DIRECTIONS FOR THIS TASK: Take nothing but the lines from the one with "za procenu konačnog roda jo" through the one with "강화유리 제품들이 많은데" in the entries below, both ends kept, and return them exactly with pictures left out.
(DATA LISTING Opens)
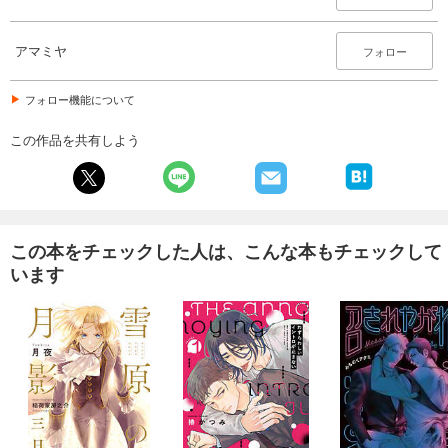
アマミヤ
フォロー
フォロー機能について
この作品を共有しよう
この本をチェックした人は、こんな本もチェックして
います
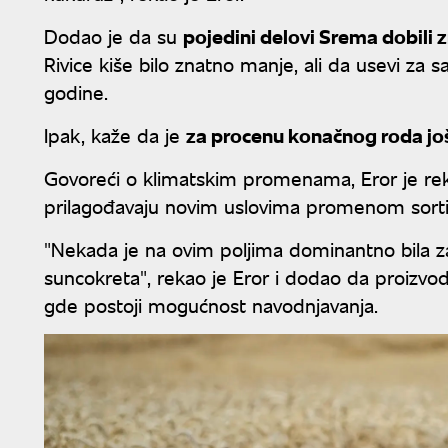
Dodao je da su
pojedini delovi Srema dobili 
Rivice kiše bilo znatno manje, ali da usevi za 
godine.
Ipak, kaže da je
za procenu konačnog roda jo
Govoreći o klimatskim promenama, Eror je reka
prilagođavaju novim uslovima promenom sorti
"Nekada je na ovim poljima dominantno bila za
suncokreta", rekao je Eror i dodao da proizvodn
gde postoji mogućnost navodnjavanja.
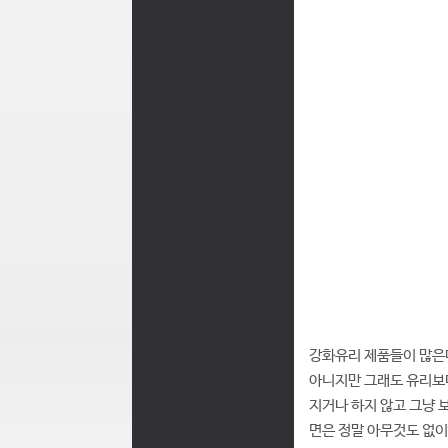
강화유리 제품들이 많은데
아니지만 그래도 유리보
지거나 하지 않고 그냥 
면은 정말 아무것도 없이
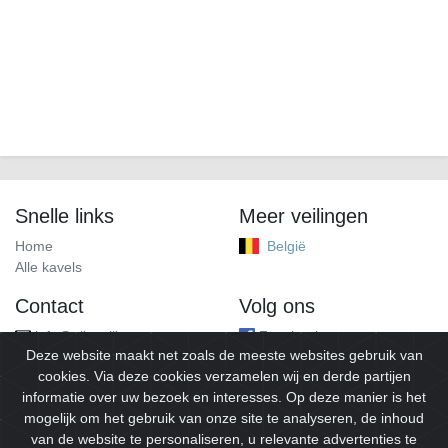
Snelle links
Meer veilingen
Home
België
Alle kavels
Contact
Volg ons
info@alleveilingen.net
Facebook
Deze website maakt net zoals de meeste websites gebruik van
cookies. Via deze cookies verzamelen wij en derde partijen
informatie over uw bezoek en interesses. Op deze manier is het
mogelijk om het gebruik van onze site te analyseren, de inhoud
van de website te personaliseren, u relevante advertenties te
(DATA LISTING Closes)
SOLUTION FOR THIS EXERCISE:
za procenu konačnog roda jo
Govoreći o klimatskim promenama, Eror je reka
prilagođavaju novim uslovima promenom sorti
"Nekada je na ovim poljima dominantno bila za
suncokreta", rekao je Eror i dodao da proizvodn
gde postoji mogućnost navodnjavanja.
강화유리 제품들이 많은데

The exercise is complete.